§ What the exercise asks:
Reproduce all of the material below verbatim, leaving out the pictures.

Stored entries
····················

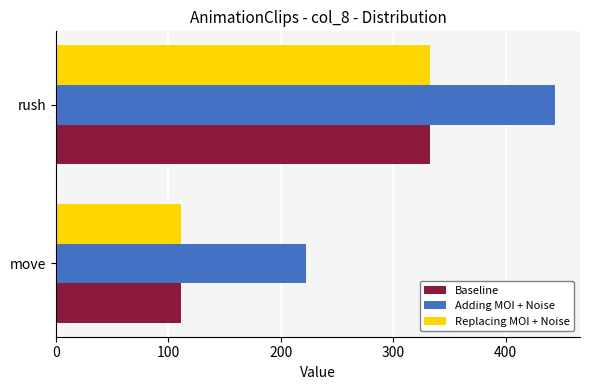

The value of Baseline at move is 111. True or false?

True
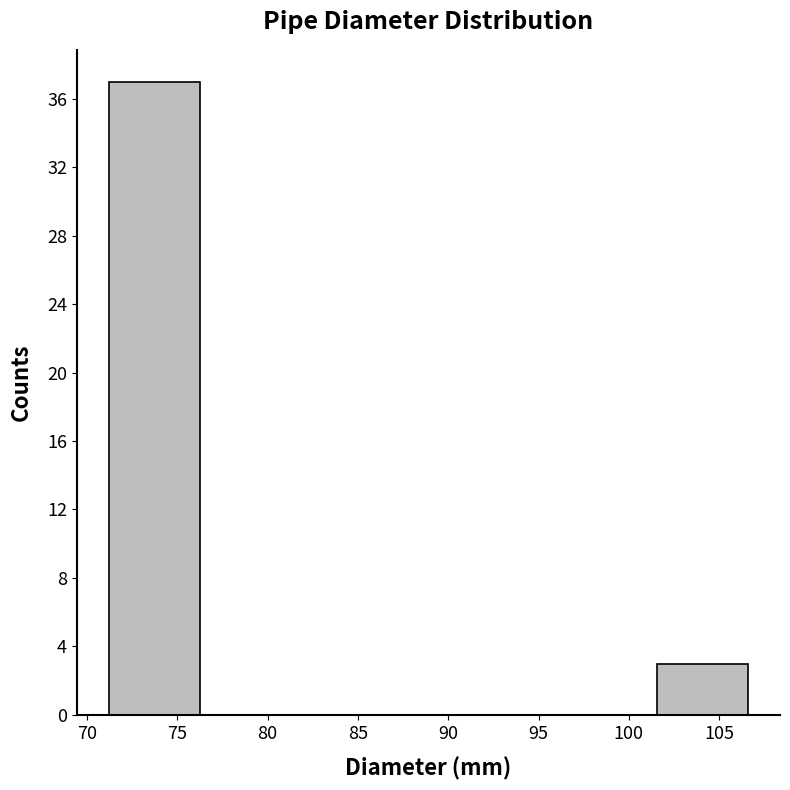

How tall is the bar that spans 101.5 to 106.5 on the x-axis? Neither the bar edges nor the heights are printed on the chart, so give them approximately, as read against the axes.

3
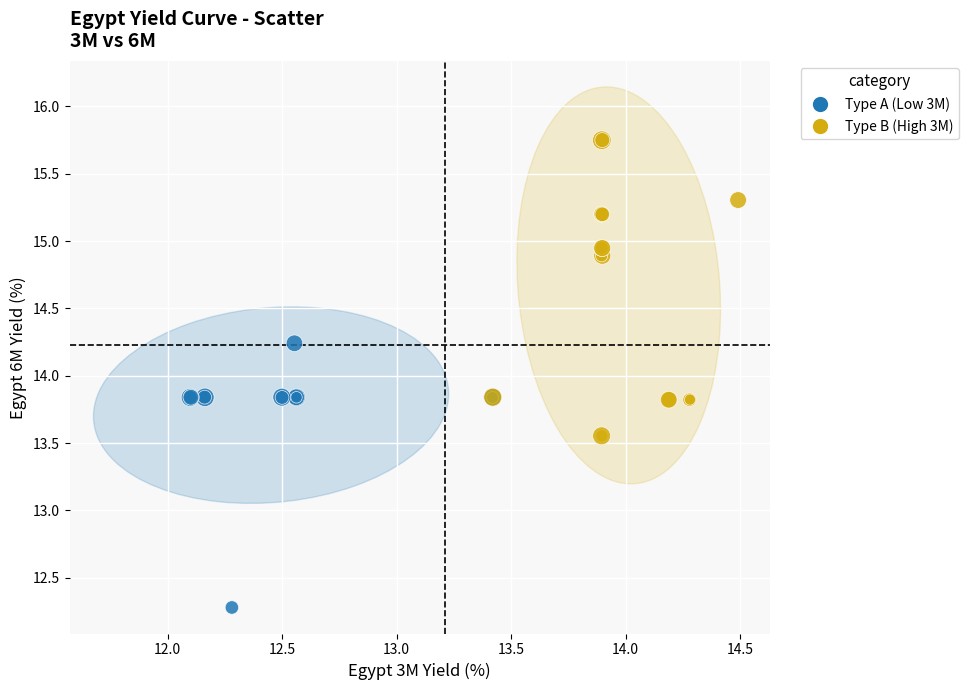

What are all the series names shown in the legend?

Type A (Low 3M), Type B (High 3M)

····················

§ Problem solution:
The value of Baseline at move is 111. True or false?

True

How tall is the bar that spans 101.5 to 106.5 on the x-axis? Neither the bar edges nor the heights are printed on the chart, so give them approximately, as read against the axes.

3

What are all the series names shown in the legend?

Type A (Low 3M), Type B (High 3M)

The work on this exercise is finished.